Naming things in Computing Science is hard. Fact.

But in a nutshell:

  • Wgit can be pronounced as double-you-get or wid-jit (which I heard someone pronounce once and liked it). It doesn't matter as much as what this gem can do for you.
  • All Ruby gems must be uniquely named. And obviously common terms like crawler or scraper are long gone. The name Wgit is a play on the wget Unix tool which Wgit had similar functionality to back in the early days. The wgit gem name was available, so here we are.

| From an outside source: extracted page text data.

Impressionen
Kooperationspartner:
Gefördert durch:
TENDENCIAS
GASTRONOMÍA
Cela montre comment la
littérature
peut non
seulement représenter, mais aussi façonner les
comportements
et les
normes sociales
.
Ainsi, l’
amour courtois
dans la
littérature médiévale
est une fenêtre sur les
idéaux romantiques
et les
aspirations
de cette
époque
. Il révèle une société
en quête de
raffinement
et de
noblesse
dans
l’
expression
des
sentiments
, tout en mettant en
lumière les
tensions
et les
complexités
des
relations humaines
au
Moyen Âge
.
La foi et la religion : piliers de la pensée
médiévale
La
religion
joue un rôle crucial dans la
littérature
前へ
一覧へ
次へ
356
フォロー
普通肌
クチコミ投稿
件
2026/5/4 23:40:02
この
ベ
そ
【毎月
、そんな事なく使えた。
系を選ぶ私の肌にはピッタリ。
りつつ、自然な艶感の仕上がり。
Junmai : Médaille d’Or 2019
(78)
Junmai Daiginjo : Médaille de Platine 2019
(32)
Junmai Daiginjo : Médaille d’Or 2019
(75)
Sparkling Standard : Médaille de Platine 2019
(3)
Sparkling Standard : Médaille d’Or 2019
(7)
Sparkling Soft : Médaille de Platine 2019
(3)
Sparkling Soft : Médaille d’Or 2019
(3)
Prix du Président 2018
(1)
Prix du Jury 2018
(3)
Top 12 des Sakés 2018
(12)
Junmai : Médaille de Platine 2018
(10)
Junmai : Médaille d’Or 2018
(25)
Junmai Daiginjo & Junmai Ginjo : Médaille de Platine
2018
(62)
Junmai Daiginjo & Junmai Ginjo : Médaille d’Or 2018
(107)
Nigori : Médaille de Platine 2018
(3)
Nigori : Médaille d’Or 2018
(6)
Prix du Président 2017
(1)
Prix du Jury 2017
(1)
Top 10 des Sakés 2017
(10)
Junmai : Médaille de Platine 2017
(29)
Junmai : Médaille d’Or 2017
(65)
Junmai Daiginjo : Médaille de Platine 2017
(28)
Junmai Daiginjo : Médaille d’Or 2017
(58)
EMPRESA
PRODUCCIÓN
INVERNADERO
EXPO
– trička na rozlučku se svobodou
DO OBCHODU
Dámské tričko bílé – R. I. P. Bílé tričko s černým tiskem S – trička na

  • Crawler, scraper, spider, indexer... What's the difference? There's probably a lot of overlap between them but this article describes web crawling as what the big search engines do e.g. saving a webpage's textual content (for searching against); while web scraping is more bespoke to a particular site/purpose e.g. price comparisons. In truth, Wgit is capable of both scenarios but was primarily designed for building (custom) search engines with; and as a result, the term crawler better fits Wgit's true nature. Indexing in Wgit means to first crawl and then save the content to a database (to be searched etc). Wgit could even be described as an ETL framework since it Extracts from the web, Transforms the html into useful content and then Loads it into a database.
  • Is the terminology used in Wgit 100% correct? Who knows. But maybe a better question is "Who cares?". I figure the terminology used is close enough, which is good enough for me.